Dunn and Bratman recently published a document that defines and offering new diagnostic criteria for orthorexia. The article, published in the journal eating behaviors, refers to the difference between a pattern of eating and the way such patterns dominate the life of a true orthorexic.
They believe that current diagnostic tools to orthorexia focus too much on the diet itself, and not enough on stopping the diet can cause in the lives of some people. There are many people who strive to eat healthier, and some even go to extremes to do so, but most can be rolled on and still enjoy things like Thanksgiving dinner with family or a night out with friends. Such activities can cause extreme distress in a person with orthorexia.
"In the DSM-V, 75 percent of those disorders saying that cause a problem with work, school or social functioning, or are so afflicted so raise your hand and say, 'I need help'" Dunn said. "It's crossing the line if you are malnourished, if the job says you can not take a lunch 90 minutes."
But diet is still important, as a risk factor
". An eating disorder can certainly manifest as an unhealthy fixation on eating only" healthy "but that alone does not necessarily constitute a clinical diagnosis" To explain what he meant, Bratman drew a parallel with the genre: Being a woman it is a risk factor for osteoporosis. But being a woman is not a symptom of the disease. Subscribing to a restrictive diet in particular, such as veganism is simply a risk factor. Some vegans develop orthorexia, but the vast majority will not.
Dunn and Bratman expect to refine the diagnostic criteria in future documents. They plan to raise several questions from more than 100 people suspected of having orthorexia but whose official diagnosis, if any, may be something else. Then, they will gradually reduce based on the questionnaire response. For example, if a question seems to resonate with the group and talk about their experience with orthorexia, then it is likely to stay in the final questionnaire. Bratman said this is the most common way to develop diagnostic criteria.
Even if developing a solid questionnaire, Dunn and Bratman have an uphill battle to convince the scientific community that orthorexia should join the 300 diseases currently listed in the DSM-V. The field of psychology is often at odds over whether to keep adding categories and subcategories for diagnostic volume.

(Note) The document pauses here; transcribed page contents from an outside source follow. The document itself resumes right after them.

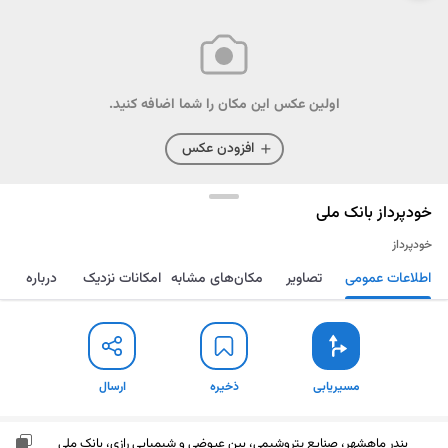
اولین عکس این مکان را شما اضافه کنید.
افزودن عکس
خودپرداز بانک ملی
خودپرداز
اطلاعات عمومی
تصاویر
مکان‌های مشابه
امکانات نزدیک
درباره
مسیریابی
ذخیره
ارسال
مسیریابی
ذخیره
ارسال
بندر ماهشهر، صنایع پتروشیمی، بین عیوضی و شیمیایی رازی، بانک ملی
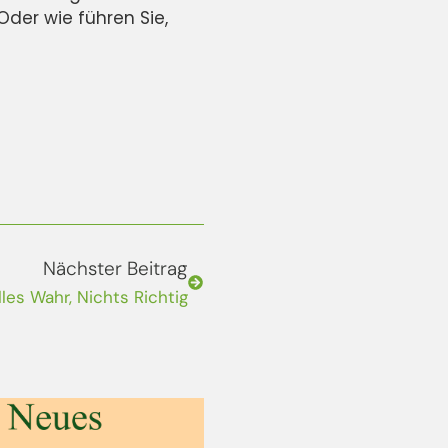
der wie führen Sie,
Nächster Beitrag
les Wahr, Nichts Richtig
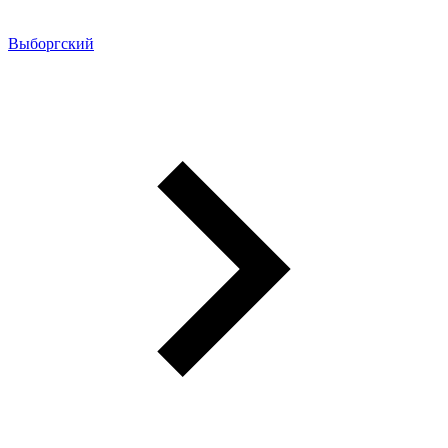
Выборгский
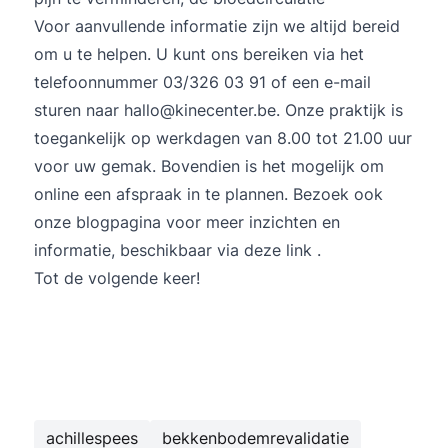
Voor aanvullende informatie zijn we altijd bereid
om u te helpen. U kunt ons bereiken via het
telefoonnummer 03/326 03 91 of een e-mail
sturen naar hallo@kinecenter.be. Onze praktijk is
toegankelijk op werkdagen van 8.00 tot 21.00 uur
voor uw gemak. Bovendien is het mogelijk om
online een afspraak in te plannen. Bezoek ook
onze blogpagina voor meer inzichten en
informatie, beschikbaar via
deze link
.
Tot de volgende keer!
achillespees
bekkenbodemrevalidatie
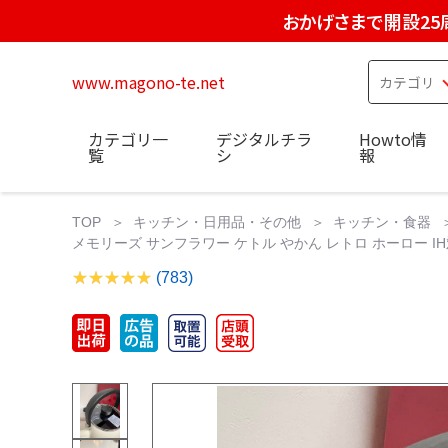
おかげさまで開設25
www.magono-te.net
カテゴリ一
デジタルチラ
Howto情
覧
シ
報
TOP
キッチン・日用品・その他
キッチン・食器
メモリーズ サンフラワー ケトル やかん レトロ ホーロー IH対
(783)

Russell Marx, scientific director of the National Eating Disorders Association, sees orthorexia as it deserves its own category.
"The behavior has used the term" orthorexia "to describe are related to the temperament and personality of an individual. Many people with eating disorders, especially anorexia nervosa, tend to exhibit traits such as perfectionism, avoidance of damage , negative emotionality and rigidity, "Marx said by email.

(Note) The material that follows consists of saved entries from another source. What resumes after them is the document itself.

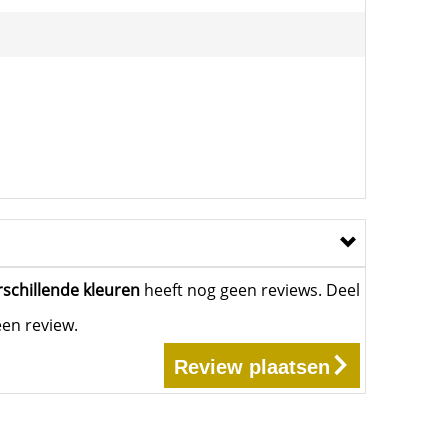
rschillende kleuren
heeft nog geen reviews. Deel
een review.
Review plaatsen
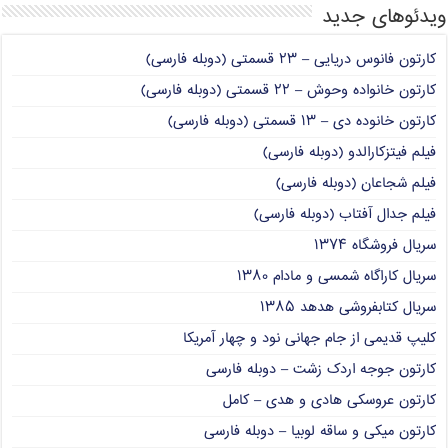
ویدئوهای جدید
کارتون فانوس دریایی – ۲۳ قسمتی (دوبله فارسی)
کارتون خانواده وحوش – ۲۲ قسمتی (دوبله فارسی)
کارتون خانوده دی – ۱۳ قسمتی (دوبله فارسی)
فیلم فیتزکارالدو (دوبله فارسی)
فیلم شجاعان (دوبله فارسی)
فیلم جدال آفتاب (دوبله فارسی)
سریال فروشگاه ۱۳۷۴
سریال کاراگاه شمسی و مادام ۱۳۸۰
سریال کتابفروشی هدهد ۱۳۸۵
کلیپ قدیمی از جام جهانی نود و چهار آمریکا
کارتون جوجه اردک زشت – دوبله فارسی
کارتون عروسکی هادی و هدی – کامل
کارتون میکی و ساقه لوبیا – دوبله فارسی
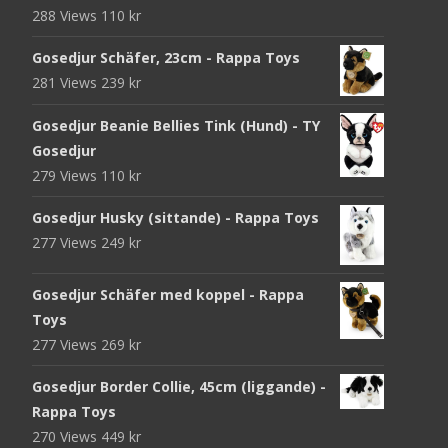
288 Views
110
kr
Gosedjur Schäfer, 23cm - Rappa Toys
281 Views
239
kr
Gosedjur Beanie Bellies Tink (Hund) - TY
Gosedjur
279 Views
110
kr
Gosedjur Husky (sittande) - Rappa Toys
277 Views
249
kr
Gosedjur Schäfer med koppel - Rappa
Toys
277 Views
269
kr
Gosedjur Border Collie, 45cm (liggande) -
Rappa Toys
270 Views
449
kr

"These personality traits often persist even in recovery. Therefore undoubtedly an eating disorder can manifest as an unhealthy attachment to eat only food" healthy "
but that alone does not necessarily constitute a clinical diagnosis. "
Corboy see otherwise.
"I'd say five years ago, people who eat in treatment of disorders were literally disappeared [orthorexia] completely," Corboy said. "They just prefer to conceptualize such as anorexia."
People with orthorexia are different because of their fixation is in the purity of food and health, not body image or thinness. It may seem like splitting hairs, but the recognition of these subtle distinctions in some official way through the DSM is important for care.
"From a clinical perspective, the presence of a diagnosis in the DSM is primarily beneficial because it gives legitimacy to something that we see on a regular basis," Corboy said.
He added that the official recognition of the disease increases the likelihood insurance companies to reimburse patients for treatment. It also makes it easier research; funding agencies are keener research into a disease that the medical community agrees that actually exists.
These are the factors fueling and Dunn Bratman search to define and get orthorexia in the DSM. Opponents can not see the point of definition of a disease that is, in their eyes, not significantly different from one of hundreds of people currently listed in DSM-V. However, the definition of orthorexia decisions in real time, which could shed light on the unhealthy behavior disguised as healthy.